ACTIVITY –
Starting with the line with "### TODO Review, Final Pass" in the entries below and going on through the line with "Enables Scalability and", output every line exactly and nothing more. No pictures.

Stored data:
BEGIN

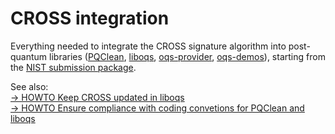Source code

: # CROSS integration

Everything needed to integrate the CROSS signature algorithm into post-quantum libraries  ([PQClean][repo_PQClean], [liboqs][repo_liboqs], [oqs-provider][repo_oqs-provider], [oqs-demos][repo_oqs-demos]), starting from the [NIST submission package][CROSS_package].

[CROSS_package]: https://www.cross-crypto.com/nist-submission.html
[repo_PQClean]: https://github.com/PQClean/PQClean/
[repo_liboqs]: https://github.com/open-quantum-safe/liboqs
[repo_oqs-provider]: https://github.com/open-quantum-safe/oqs-provider
[repo_oqs-demos]: https://github.com/open-quantum-safe/oqs-demos
[repo_oqs-bind]: https://github.com/Martyrshot/OQS-bind

See also: 
\
[&#8594; HOWTO Keep CROSS updated in liboqs](https://github.com/rtjk/CROSS-PQClean/blob/main/HOWTO_liboqs.md)
\
[&#8594; HOWTO Ensure compliance with coding convetions for PQClean and liboqs](https://github.com/rtjk/CROSS-PQClean/blob/main/HOWTO_compliance.md)

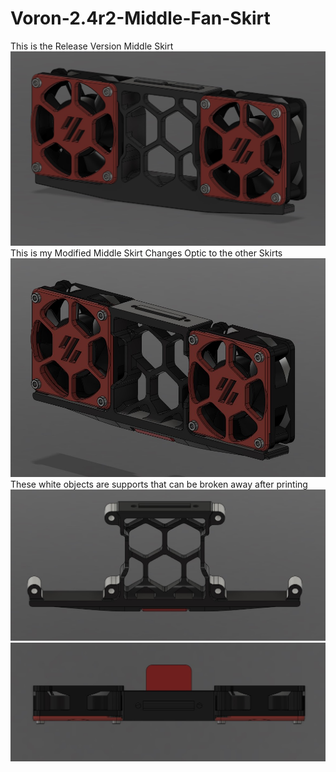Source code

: # Voron-2.4r2-Middle-Fan-Skirt
This is the Release Version Middle Skirt
![](/images/Middle%20Skirt%20Release%20Version.jpg)
This is my Modified Middle Skirt
Changes Optic to the other Skirts
![](/images/Middle%20Skirt%20Image2.jpg)
These white objects are supports that can be broken away after printing
![](/images/Middle%20Skirt%20Image1.jpg)
![](/images/Middle%20Skirt%20Image3.jpg)
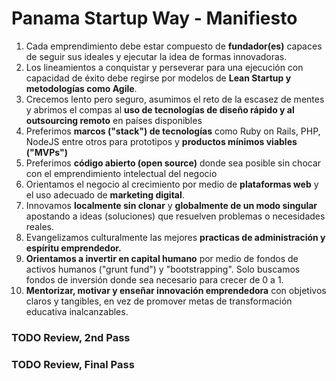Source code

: Panama Startup Way - Manifiesto
====================

1. Cada emprendimiento debe estar compuesto de **fundador(es)** capaces de seguir sus ideales y ejecutar la idea de formas innovadoras.
2. Los lineamientos a conquistar y perseverar para una ejecución con capacidad de éxito debe regirse por modelos de **Lean Startup y metodologías como Agile**.
3. Crecemos lento pero seguro, asumimos el reto de la escasez de mentes y abrimos el compas al **uso de tecnologías de diseño rápido y al outsourcing remoto** en países disponibles 
4. Preferimos **marcos ("stack") de tecnologías** como Ruby on Rails, PHP, NodeJS entre otros para prototipos y **productos mínimos viables ("MVPs")**
5. Preferimos **código abierto (open source)** donde sea posible sin chocar con el emprendimiento intelectual del negocio
6. Orientamos el negocio al crecimiento por medio de **plataformas web** y el uso adecuado de **marketing digital**.
7. Innovamos **localmente sin clonar** y **globalmente de un modo singular** apostando a ideas (soluciones) que resuelven problemas o necesidades reales.
8. Evangelizamos culturalmente las mejores **practicas de administración y espíritu emprendedor.**
9. **Orientamos a invertir en capital humano** por medio de fondos de activos humanos ("grunt fund") y "bootstrapping". Solo buscamos fondos de inversión donde sea necesario para crecer de 0 a 1. 
10. **Mentorizar, motivar y enseñar innovación emprendedora** con objetivos claros y tangibles, en vez de promover metas de transformación educativa inalcanzables. 


### TODO Review, 2nd Pass
### TODO Review, Final Pass

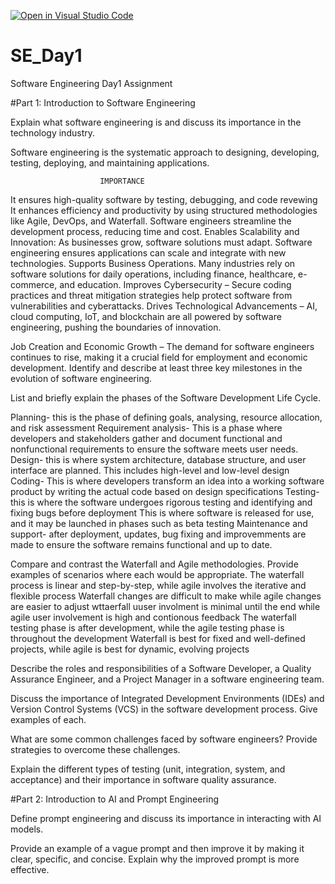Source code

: [![Open in Visual Studio Code](https://classroom.github.com/assets/open-in-vscode-2e0aaae1b6195c2367325f4f02e2d04e9abb55f0b24a779b69b11b9e10269abc.svg)](https://classroom.github.com/online_ide?assignment_repo_id=18661262&assignment_repo_type=AssignmentRepo)
# SE_Day1
Software Engineering Day1 Assignment

#Part 1: Introduction to Software Engineering

Explain what software engineering is and discuss its importance in the technology industry.

Software engineering is the systematic approach to designing, developing, testing, deploying, and maintaining applications.

                        IMPORTANCE
 It ensures high-quality software by testing, debugging, and code revewing
 It enhances efficiency and productivity by using structured methodologies like Agile, DevOps, and Waterfall. Software engineers streamline the development process, reducing time and cost.
Enables Scalability and Innovation: As businesses grow, software solutions must adapt. Software engineering ensures applications can scale and integrate with new technologies.
Supports Business Operations. Many industries rely on software solutions for daily operations, including finance, healthcare, e-commerce, and education.
Improves Cybersecurity – Secure coding practices and threat mitigation strategies help protect software from vulnerabilities and cyberattacks.
Drives Technological Advancements – AI, cloud computing, IoT, and blockchain are all powered by software engineering, pushing the boundaries of innovation.

Job Creation and Economic Growth – The demand for software engineers continues to rise, making it a crucial field for employment and economic development.
Identify and describe at least three key milestones in the evolution of software engineering.


List and briefly explain the phases of the Software Development Life Cycle.

Planning- this is the phase of defining goals, analysing, resource allocation, and risk assessment
Requirement analysis- This is a phase where developers and stakeholders gather and document functional and nonfunctional requirements to ensure the software meets user needs.
Design- this is where system architecture, database structure, and user interface are planned. This includes high-level and low-level design
Coding- This is where developers transform an idea into a working software product by writing the actual code  based on design specifications
Testing- this is where the software undergoes rigorous testing and identifying and fixing bugs before deployment
This is where software is released for use, and it may be launched in phases such as beta testing
Maintenance and support- after deployment, updates, bug fixing and improvemments are made to ensure the software remains functional and up to date.

Compare and contrast the Waterfall and Agile methodologies. Provide examples of scenarios where each would be appropriate. The 
waterfall process is linear and step-by-step, while agile involves the iterative and flexible process
Waterfall changes are difficult to make while agile changes are easier to adjust
wttaerfall uuser involment is minimal until the end while agile user involvement is high and contionous feedback
The waterfall testing phase is after development, while the agile testing phase is throughout the development
Waterfall is best for fixed and well-defined projects, while agile is best for dynamic, evolving projects



Describe the roles and responsibilities of a Software Developer, a Quality Assurance Engineer, and a Project Manager in a software engineering team.


Discuss the importance of Integrated Development Environments (IDEs) and Version Control Systems (VCS) in the software development process. Give examples of each.


What are some common challenges faced by software engineers? Provide strategies to overcome these challenges.


Explain the different types of testing (unit, integration, system, and acceptance) and their importance in software quality assurance.


#Part 2: Introduction to AI and Prompt Engineering


Define prompt engineering and discuss its importance in interacting with AI models.


Provide an example of a vague prompt and then improve it by making it clear, specific, and concise. Explain why the improved prompt is more effective.
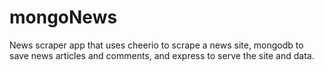 # mongoNews

News scraper app that uses cheerio to scrape a news site, mongodb to save news articles and comments, and express to serve the site and data.
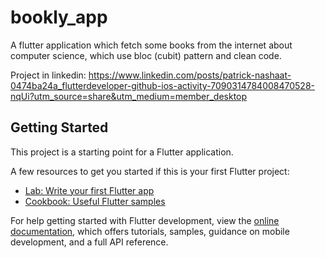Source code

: # bookly_app

A flutter application which fetch some books from the internet about computer science, which use bloc (cubit) pattern and clean code.

Project in linkedin: https://www.linkedin.com/posts/patrick-nashaat-0474ba24a_flutterdeveloper-github-ios-activity-7090314784008470528-nqUi?utm_source=share&utm_medium=member_desktop

## Getting Started

This project is a starting point for a Flutter application.

A few resources to get you started if this is your first Flutter project:

- [Lab: Write your first Flutter app](https://docs.flutter.dev/get-started/codelab)
- [Cookbook: Useful Flutter samples](https://docs.flutter.dev/cookbook)

For help getting started with Flutter development, view the
[online documentation](https://docs.flutter.dev/), which offers tutorials,
samples, guidance on mobile development, and a full API reference.
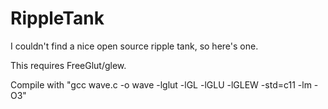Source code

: # RippleTank
I couldn't find a nice open source ripple tank, so here's one.

This requires FreeGlut/glew.

Compile with "gcc wave.c -o wave -lglut -lGL -lGLU -lGLEW -std=c11 -lm -O3"
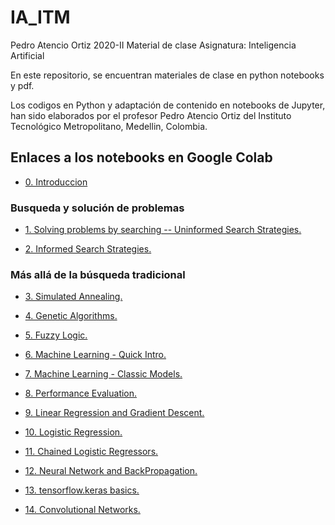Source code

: # IA_ITM
 
Pedro Atencio Ortiz
2020-II
Material de clase
Asignatura: Inteligencia Artificial

En este repositorio, se encuentran materiales de clase en python notebooks y pdf.

Los codigos en Python y adaptación de contenido en notebooks de Jupyter, han sido elaborados por el profesor Pedro Atencio Ortiz del Instituto Tecnológico Metropolitano, Medellin, Colombia.

## Enlaces a los notebooks en Google Colab

-  <a href= "https://colab.research.google.com/drive/1iYn2IsEEk1abbwQ-f3Xb1OCH10di0_ct?usp=sharing">0. Introduccion</a>

### Busqueda y solución de problemas

- <a href="https://colab.research.google.com/drive/1BPkvWbZPPbB_jMRA50mZKAFN3YvmrVxI?usp=sharing">1. Solving problems by searching -- Uninformed Search Strategies.</a>

- <a href="https://colab.research.google.com/drive/1HCPs8dmOwjNLHFNvwuD6cHmx_rnvkqlt?usp=sharing">2. Informed Search Strategies.</a>

### Más allá de la búsqueda tradicional

- <a href="https://colab.research.google.com/drive/1uZktjFJsx76bNigM9AnkNFJdE4RtFRSm?usp=sharing">3. Simulated Annealing.</a>

- <a href="">4. Genetic Algorithms.</a>

- <a href="">5. Fuzzy Logic.</a>

- <a href="">6. Machine Learning - Quick Intro.</a>

- <a href="">7. Machine Learning - Classic Models.</a>

- <a href=""> 8. Performance Evaluation. </a>

- <a href="">9. Linear Regression and Gradient Descent. </a>

- <a href="">10. Logistic Regression. </a>

- <a href="">11. Chained Logistic Regressors. </a>

- <a href="">12. Neural Network and BackPropagation.</a>

- <a href="">13. tensorflow.keras basics. </a>

- <a href="">14. Convolutional Networks. </a>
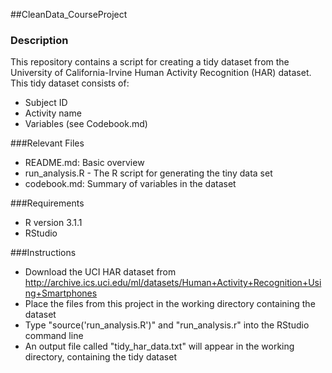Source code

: ##CleanData_CourseProject

### Description
This repository contains a script for creating a tidy dataset from the University of California-Irvine Human Activity Recognition (HAR) dataset. This tidy dataset consists of:
 - Subject ID
 - Activity name
 - Variables (see Codebook.md)

###Relevant Files
 - README.md: Basic overview
 - run_analysis.R - The R script for generating the tiny data set
 - codebook.md: Summary of variables in the dataset

###Requirements
 - R version 3.1.1
 - RStudio 

###Instructions
 - Download the UCI HAR dataset from http://archive.ics.uci.edu/ml/datasets/Human+Activity+Recognition+Using+Smartphones
 - Place the files from this project in the working directory containing the dataset
 - Type "source('run_analysis.R')" and "run_analysis.r" into the RStudio command line
 - An output file called "tidy_har_data.txt" will appear in the working directory, containing the tidy dataset
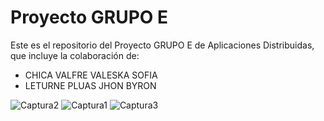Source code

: # Proyecto GRUPO E

Este es el repositorio del Proyecto GRUPO E de Aplicaciones Distribuidas, que incluye la colaboración de:

- CHICA VALFRE VALESKA SOFIA
- LETURNE PLUAS JHON BYRON

![Captura2](https://github.com/usertheblackhack/ReposDistribuida/assets/141383984/4ae2a1ba-d38e-47b3-a0cd-bea817120136)
![Captura1](https://github.com/usertheblackhack/ReposDistribuida/assets/141383984/84f015d6-11bd-49c7-945b-05a58a50b4e1)
![Captura3](https://github.com/usertheblackhack/ReposDistribuida/assets/141383984/1d6d03a1-3937-4b0d-a7ad-6e18d87896d0)
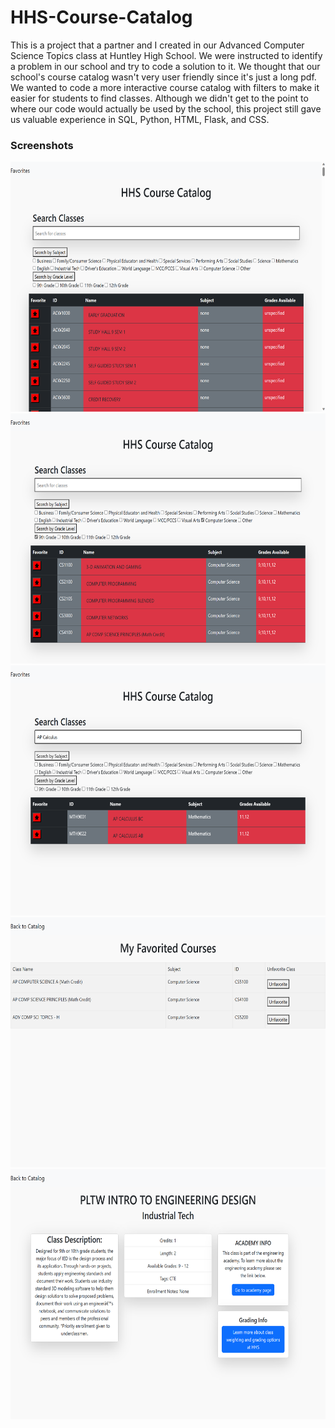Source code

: # HHS-Course-Catalog

This is a project that a partner and I created in our Advanced Computer Science Topics class at Huntley High School. We were instructed to identify a problem in our school and try to code a solution to it. We thought that our school's course catalog wasn't very user friendly since it's just a long pdf. We wanted to code a more interactive course catalog with filters to make it easier for students to find classes. Although we didn't get to the point to where our code would actually be used by the school, this project still gave us valuable experience in SQL, Python, HTML, Flask, and CSS.

### Screenshots

<img src="pic1.png" alt="Screenshot" width="600" height="400">

<img src="pic3.png" alt="Screenshot" width="600" height="400">

<img src="pic4.png" alt="Screenshot" width="600" height="400">

<img src="pic5.png" alt="Screenshot" width="600" height="400">

<img src="pic6.png" alt="Screenshot" width="600" height="400">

END

TASK SOLUTION –
### TODO Review, Final Pass

Source code

: [![Open in Visual Studio Code](https://classroom.github.com/assets/open-in-vscode-2e0aaae1b6195c2367325f4f02e2d04e9abb55f0b24a779b69b11b9e10269abc.svg)](https://classroom.github.com/online_ide?assignment_repo_id=18661262&assignment_repo_type=AssignmentRepo)
# SE_Day1
Software Engineering Day1 Assignment

#Part 1: Introduction to Software Engineering

Explain what software engineering is and discuss its importance in the technology industry.

Software engineering is the systematic approach to designing, developing, testing, deploying, and maintaining applications.

                        IMPORTANCE
 It ensures high-quality software by testing, debugging, and code revewing
 It enhances efficiency and productivity by using structured methodologies like Agile, DevOps, and Waterfall. Software engineers streamline the development process, reducing time and cost.
Enables Scalability and Innovation: As businesses grow, software solutions must adapt. Software engineering ensures applications can scale and integrate with new technologies.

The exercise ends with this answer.